The Duchess is the shortest and prettiest of the three courses at Woburn Golf Club. Major competitions, accolades and honours are usually heaped on the Duke's, and more recently, the Marquess courses. Nevertheless, the Duchess is delightful in its own right, and a serious challenge.
Charles Lawrie designed the Duchess, and the course opened for play in 1979. It measures a respectable 6,651 yards from the back tees and it’s tighter, and perhaps less forgiving of the wayward shot than the Duke’s. But all the same, it’s a fine undulating woodland course, carved through pine trees. It will require the full repertoire of shots and, finding the small greens in regulation, is very challenging.
This is definitely a course where you must keep your ball in play. If you manage to do this from the tee, then the rewards can be great. Use your driver sparingly because this is a real thinker’s course. The towering pine trees make each hole appear exceptionally tight. However, on occasions, you will need to go for distance.
There are some great holes on the Duchess, especially the par threes. The 9th, stroke index 2, is a par four, which begins with a long, narrow chute off the tee. Halfway down, everything begins to kick left. The green, a stingy little thing, is close to the trees on the right and fronted by a nasty bunker on the left.
Most of the par threes are quite long and challenging, demanding very straight tee shots. The unusual, 203-yard 7th, has a huge bunker, front and right, and danger to the left. An historic ridge – the remains of an ancient Danish settlement – runs diagonally across the hole and will push anything short and left into the forest.
The 15th, a 485-yard doglegged par five, is a typical Duchess shot-maker’s delight. Anything other than an arrow-straight drive ends up in the trees. A short drive leaves a blind second shot. The left-sloping fairway runs downhill, then rises sharply to a two-tiered green.
The Duchess fits into the Woburn family exceptionally well – it’s a real gem. In our opinion, the Duchess is as good, if not better, than the Duke’s and the Marquess.
I played the Duchess course on a late October day, mild but misty and damp. I'd not played at Woburn for a few years but the experience was as good as I remembered, friendly, helpful staff and top notch facilities. Even with a 1300 tee time we had the course to ourselves, able to enjoy the experience of walking the tree lined fairways heavy with the scent of pine. As other reviewers have said the Duchess is the shortest of the three Woburn courses but makes up for it with tighter fairways and small greens, all immaculate with tee boxes that look like carpet. I personally didn’t think the fairways especially narrow, only the wildest of drives will mean you're searching the trees or reloading. What’s key to a good score is ensuring you are in the right place on the fairways; it’s all too easy to rip a good drive only to have a tree blocking you or playing your next shot from an incline. There is a good mix of long and shorter par 4’s; I thought they were the best holes on the course. The only slightly disappointing element was the greens, quite slow albeit very true, I’m putting it down to the weather and time of year. IRC
Woburn can boast no less than three golf courses that all regularly feature in the various Top 100 rankings.

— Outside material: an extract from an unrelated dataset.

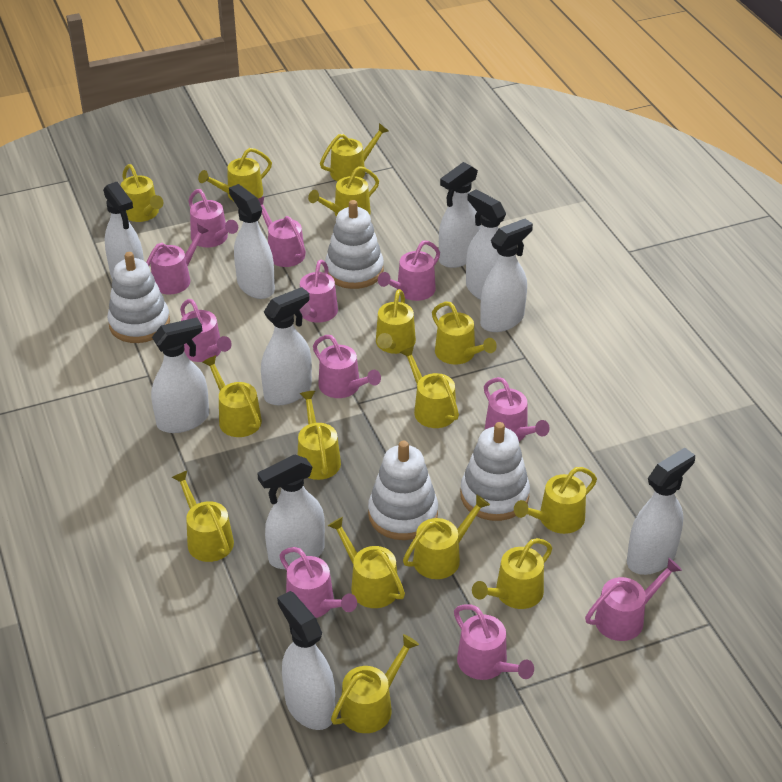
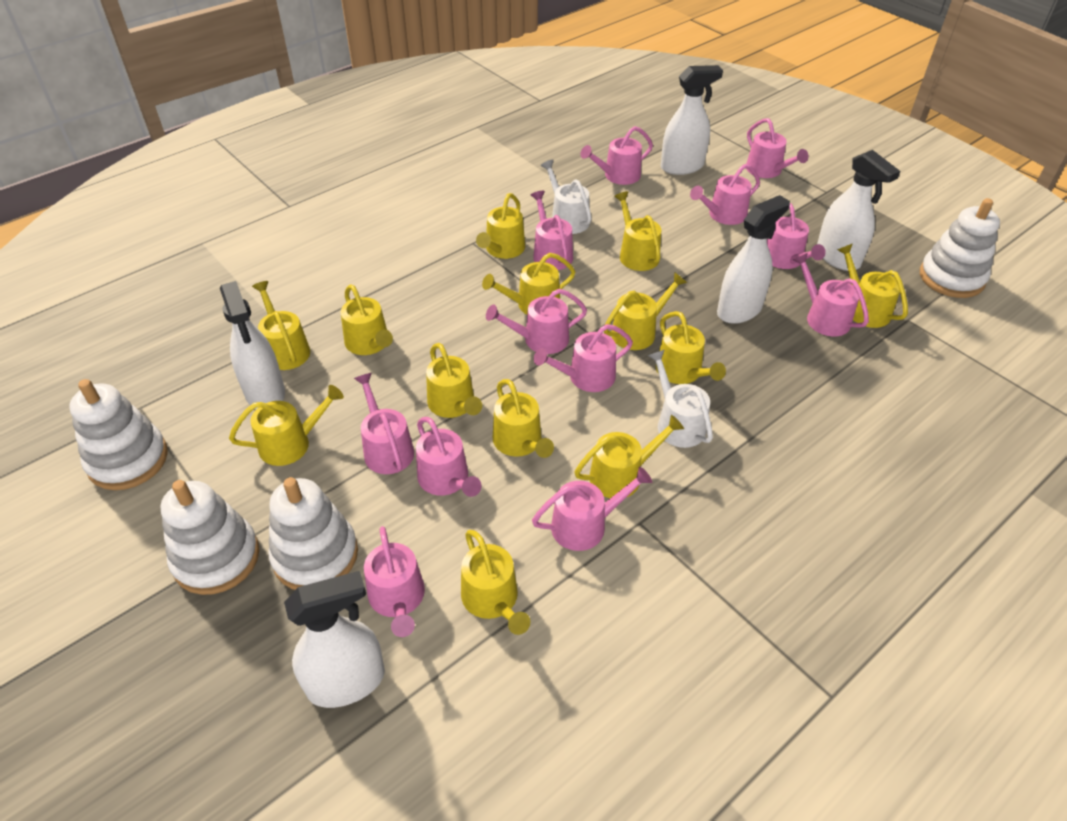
pink watering can: [146,224,209,294] [180,299,232,362] [188,189,238,248] [258,197,306,267] [279,547,357,618] [300,260,338,323] [313,335,381,398] [378,241,440,301] [454,604,534,680] [484,377,550,441] [585,558,682,641] = 11 -> [354,373,414,474] [364,526,425,637] [416,417,481,497] [486,289,587,354] [531,191,573,270] [532,467,652,551] [534,324,633,392] [580,126,653,185] [690,164,760,225] [746,118,809,178] [767,203,826,269] [793,253,869,337] = 12
white spray bottle: [103,182,144,279] [151,317,209,433] [229,184,275,299] [257,454,325,569] [261,287,312,405] [277,591,335,730] [439,162,481,268] [466,189,506,300] [480,219,533,332] [627,448,695,575] = 10 -> [220,281,285,409] [284,571,385,708] [661,65,723,175] [717,195,790,324] [817,150,900,271] = 5
white watering can: none = 0 -> [540,160,592,234] [648,350,713,448] = 2
yellow watering can: [121,164,163,222] [172,471,234,562] [198,148,272,201] [202,355,262,437] [298,391,341,480] [308,166,379,217] [320,123,388,181] [328,517,405,608] [331,634,419,733] [376,289,416,354] [400,346,459,428] [403,494,490,579] [432,301,497,365] [472,538,552,609] [514,467,597,534] = 15 -> [229,385,344,466] [252,281,310,370] [340,284,393,355] [426,343,482,418] [461,530,531,635] [476,193,525,259] [482,253,576,315] [493,379,554,458] [574,415,684,498] [604,272,687,350] [614,191,661,271] [656,311,726,384] [837,244,908,328] = 13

That in itself is unique but what impresses me the most whenever Woburn is debated is that if you ask three different people which course they prefer you are likely to receive three different responses.
The Duchess starts off in scintillating fashion with a couple of absorbing holes and has a much better and compelling routing than the Duke’s. The course is also slightly more undulating as well as being shorter in length.
Many also say it’s much tighter but, whilst it possibly is a little bit, I didn’t think this was too noticeable. That said it’s still a course where you must keep your ball in play! The greens are certainly smaller too and, with the exception of a couple, much flatter.
The par four opener has a particularly narrow fairway that starts to gradually tumble down approximately 150 yards short of the green before rising back up steeply to the ‘dance floor’ at the same level as most of the fairway. Whilst the par three second has the most wonderful green setting, deeply seated amongst tall pines, with a narrow and twisting putting surface protected by three bunkers.
The remainder of the course doesn’t quite live up to this early billing but there are many more fine holes to come, especially amongst the closing stretch. Indeed I was very impressed with the final third of the course which has a lovely mix of holes and requires both length and finesse. The 11th and 12th also work nicely together and whilst not stand-out holes play very well.
Ed is the founder of Golf Empire – click the link to read his full review.
This is a very pretty and lovely course. Not long by any means, but really quite narrow! The par 3 2nd is a good example of that, you can't afford any bit of lateral movement to the ball. Leave the driver in the bag and enjoy that course for what it is. The routing with the other courses around is a little disturbing, but the place is well marked. And offers some excellent facilities. Lucky members these are!